YOUR INSTRUCTIONS>
Rewrite the extracted text of all the entries below, replacing every "INÍCIO" with "HOME" and changing nothing else. Omit the pictures from your answer.

(Page images and extracted text)
========================================

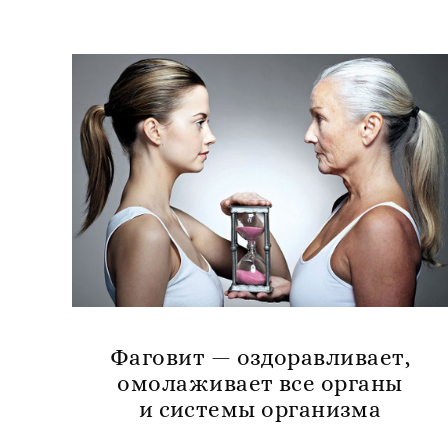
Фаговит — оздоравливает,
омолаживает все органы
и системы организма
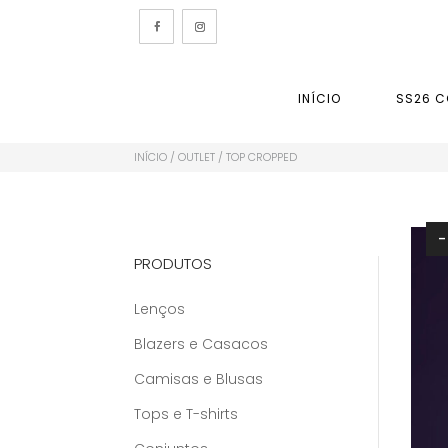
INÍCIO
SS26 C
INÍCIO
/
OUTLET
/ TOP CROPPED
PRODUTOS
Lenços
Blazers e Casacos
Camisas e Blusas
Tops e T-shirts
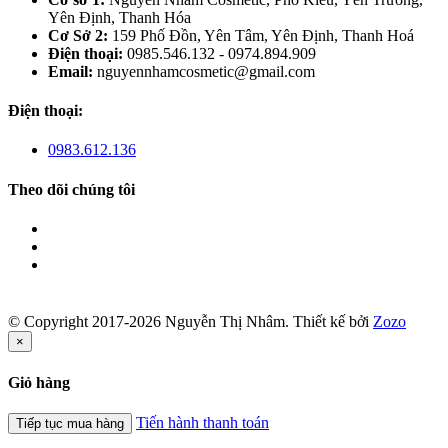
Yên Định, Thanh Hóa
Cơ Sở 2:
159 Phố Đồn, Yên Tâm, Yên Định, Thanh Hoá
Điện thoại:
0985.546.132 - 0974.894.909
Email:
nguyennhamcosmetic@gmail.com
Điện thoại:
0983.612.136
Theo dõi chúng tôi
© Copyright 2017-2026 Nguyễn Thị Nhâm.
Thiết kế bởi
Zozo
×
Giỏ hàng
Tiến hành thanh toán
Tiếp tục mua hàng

========================================

EXERCISE ANSWER>
Фаговит — оздоравливает,
омолаживает все органы
и системы организма
HOME
SS26 C
HOME
/
OUTLET
/ TOP CROPPED
PRODUTOS
Lenços
Blazers e Casacos
Camisas e Blusas
Tops e T-shirts
Yên Định, Thanh Hóa
Cơ Sở 2:
159 Phố Đồn, Yên Tâm, Yên Định, Thanh Hoá
Điện thoại:
0985.546.132 - 0974.894.909
Email:
nguyennhamcosmetic@gmail.com
Điện thoại:
0983.612.136
Theo dõi chúng tôi
© Copyright 2017-2026 Nguyễn Thị Nhâm.
Thiết kế bởi
Zozo
×
Giỏ hàng
Tiến hành thanh toán
Tiếp tục mua hàng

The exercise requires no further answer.